I went to the Hallmark store to get a couple of things and almost ripped some dumb sales woman's face off. I walked in, all cheery and in the Christmas spirit, wanting to get a copy of the recordable "Night Before Christmas" storybook and left the store a woman on a mission, shaking like a leaf. The book was on a display listing "On Sale! $19.95!!" and I was excited because who doesn't like to save money? So I picked up a couple of cards and ornaments and made my way to the register. The book rang up at $30.00 and I told the woman that they sign listed the price as $20 and she said "No, that's the recordable album" and gives me a mean look like "Dumb pregnant woman, can't read" (or that's how I took it. Could be hormones). I said okay, never mind, I'll pick it up next time it's on sale, no problem.
After I completed the rest of my purchase, I walked back towards the sign to see if I had read it wrong--which I hadn't. Then the woman RUNS up to me, grabs the sign and says NOTHING. I looked at her questioningly and she said "Sign was supposed to come down this morning. You can't have it at this price". So I took it as she screwed up, false advertisement, blah blah blah and said "But the sign was still up, you couldn't give me the sale price?" And she said no, walked away muttering about me being a *** under her stupid breath. I wanted to rip that santa hat she was wearing off of her dumb pointy head. I ended up returning everything I bought, telling them I'd never come back to the store and called corporate to complain.
Bah Humbug. And sorry for the novel.

Re: I have the rage
"That chick wins at Penises, for sure." -- Fenton
I bet her FUPA's name is Shane, like the gunslinger/drifter of literature.--HappyTummy
I am. I tried to buy the dumb book last year and they were sold out everywhere (and selling for $200 on ebay). My step-father reads it to my step-sister every year on Christmas Eve and I wanted to get it for him to have and record/pass on to her or whatever. Something dumb and sappy. I would have come back another time and got it but the attitude of that woman just made me see red.
And thank you for validating my rage, Sam.
"Once I got a bath bomb that, once exploded, filled the tub with confetti. Little sharp metallic pieces of confetti. The product description said nothing about confetti. Oh look, there's a tiny, sharp metallic blue star stabbing me in the labia. HOW RELAXING. " - NoisyPenguin
Isn't that in one of the consumer protection laws? If the sign is up, they have to give it to you for that price? I'm pretty sure it is here and some other states. She probably forgot to take the sign down and was covering her ass.
What did corporate say?
Husbands should be like Kleenex: Soft, strong, and disposable.
That happened to my mom a few years ago when she found a black Friday deal on a fancy coffeemaker for Lorne.
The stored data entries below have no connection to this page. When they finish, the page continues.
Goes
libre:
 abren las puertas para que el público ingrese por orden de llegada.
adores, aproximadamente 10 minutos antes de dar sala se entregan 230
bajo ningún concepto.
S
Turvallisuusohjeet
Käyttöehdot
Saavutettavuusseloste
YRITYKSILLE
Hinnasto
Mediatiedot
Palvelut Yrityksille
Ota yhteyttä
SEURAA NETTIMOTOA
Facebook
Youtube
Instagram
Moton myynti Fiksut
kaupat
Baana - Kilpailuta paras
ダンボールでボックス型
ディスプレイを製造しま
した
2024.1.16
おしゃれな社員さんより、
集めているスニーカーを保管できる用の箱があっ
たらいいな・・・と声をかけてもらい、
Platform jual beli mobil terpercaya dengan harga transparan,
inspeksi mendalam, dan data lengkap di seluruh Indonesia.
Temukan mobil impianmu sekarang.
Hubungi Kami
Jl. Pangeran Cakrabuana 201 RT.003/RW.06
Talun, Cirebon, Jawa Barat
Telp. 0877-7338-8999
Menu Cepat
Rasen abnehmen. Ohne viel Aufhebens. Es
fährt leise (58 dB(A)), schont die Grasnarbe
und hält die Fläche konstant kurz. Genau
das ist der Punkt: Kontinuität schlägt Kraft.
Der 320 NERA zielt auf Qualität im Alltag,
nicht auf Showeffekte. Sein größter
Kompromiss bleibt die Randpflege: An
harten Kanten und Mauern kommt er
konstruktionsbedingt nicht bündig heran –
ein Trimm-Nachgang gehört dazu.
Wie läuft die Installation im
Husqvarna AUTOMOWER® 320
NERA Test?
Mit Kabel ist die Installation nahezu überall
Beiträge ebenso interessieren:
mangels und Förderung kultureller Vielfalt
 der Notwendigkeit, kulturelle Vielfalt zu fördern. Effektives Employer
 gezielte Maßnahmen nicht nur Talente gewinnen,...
When she got to the store, they were all, "Oh, that's for refurbished coffeemakers only," even though the ad she had didn't say refurbished. She complained to the manager and eventually got a new coffeemaker for the deal price. But she was rage-filled about the whole thing for quite awhile. I can only imagine the rage that would have come about if the manager hadn't relented. And the lady called you a biitch?! I'd try to contact the store manager, and if she was the manager, I'd contact Hallmark. That shiit ain't right.
Also, we have a coffeemaker that sounds like an airplane taking off from our kitchen. It's pretty awesome.
I thought the same thing about her covering her ass. I've always heard that if they have a sign up advertising a price, they have to honor it, but I wasn't sure if it was a "Customer is always right" thing or a law.
Corporate apologized profusely, promised to send me a g/c via email today and thanked me for calling and letting them know about the issue.
"Once I got a bath bomb that, once exploded, filled the tub with confetti. Little sharp metallic pieces of confetti. The product description said nothing about confetti. Oh look, there's a tiny, sharp metallic blue star stabbing me in the labia. HOW RELAXING. " - NoisyPenguin
I think we have the same coffeemaker.
Yes. I will be birthin' a boy (Emmett) sometime around 2/10.
"Once I got a bath bomb that, once exploded, filled the tub with confetti. Little sharp metallic pieces of confetti. The product description said nothing about confetti. Oh look, there's a tiny, sharp metallic blue star stabbing me in the labia. HOW RELAXING. " - NoisyPenguin
Oh yeah. My MIL bought one of those this weekend too. She's going to send it to us after she records it. So I get to hear her voice WHENEVER I WANT. Err, Sean gets to hear her read to him.
I validate your rage, but not your choice of item.
The hair grows in thick where the horn used to be.
Baby Boxer is coming! 5.23.12
www.focushunting.com
I see that you already said you called corporate in your original post. Ignore me, I can't read good.
I'm so happy you called corporate. What a horrible salesperson! I would be pretty rage filled too.